I think they understand it quite well. They can’t afford to concede this point because TiMs are just men pretending to be women. Whether or not any of them are “predators” is beside the point. They’re forcing themselves into women’s spaces, they’re doing their damnedest to cross women’s boundaries. That makes them suspect.That makes them a risk even if they’re not providing cover to “cis” predators who are gaming the system. The TiMs are gaming it too. They are raising red flags all on their own, even if they’re “harmless.”
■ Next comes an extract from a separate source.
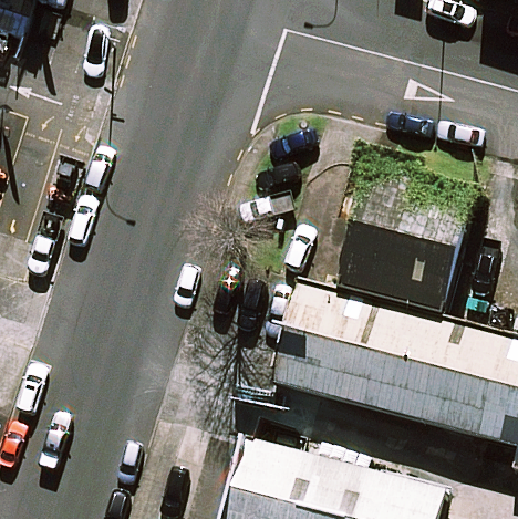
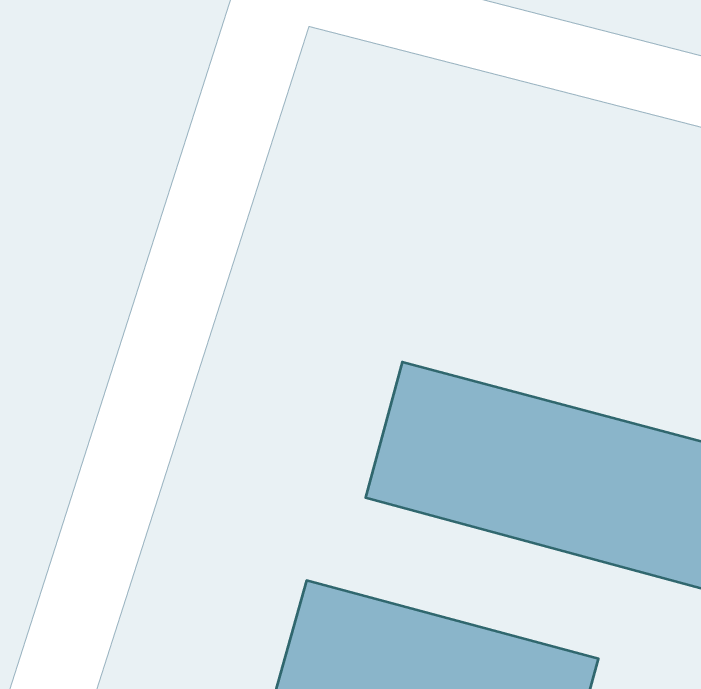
building: [345,162,475,308] -> none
Take “Lia” Thomas. Forget the medals for a moment; they’re an insult, to be sure, as are the spots and awards taken from the women he cheated. Even if he’d lost every race, and never made it to the podium, there was still injury. He didn’t have to assault any of his teammates to constitute a threat. His mere presence in the change room did that. It was an affront and a violation of the women forced to share their space with him. Not just offensive, but an offense. In any other circumstances he would have been arrested. On his own, he couldn’t have gotten away with it. But Thomas had help. All of the university administrators, coaches, sporting bodies and regulatory commissions, all the lawyers and activists, aided and abetted his crime. Together they created a new triathlon; Men’s Gaslighting, Exposure, and Voyeurism. It’s already an Olympic Demonstration Sport. Women are already participating, but always unwillingly, and with no medals awarded.
Women have suffered and will suffer at the hands of men taking advantage of TiMs steadfast refusal to admit, let alone discuss women’s legitimate concerns for their safety. This refusal means that they consider this an acceptable tradeoff. And that makes TiM’s demands a danger to women, however “harmless” they claim to be.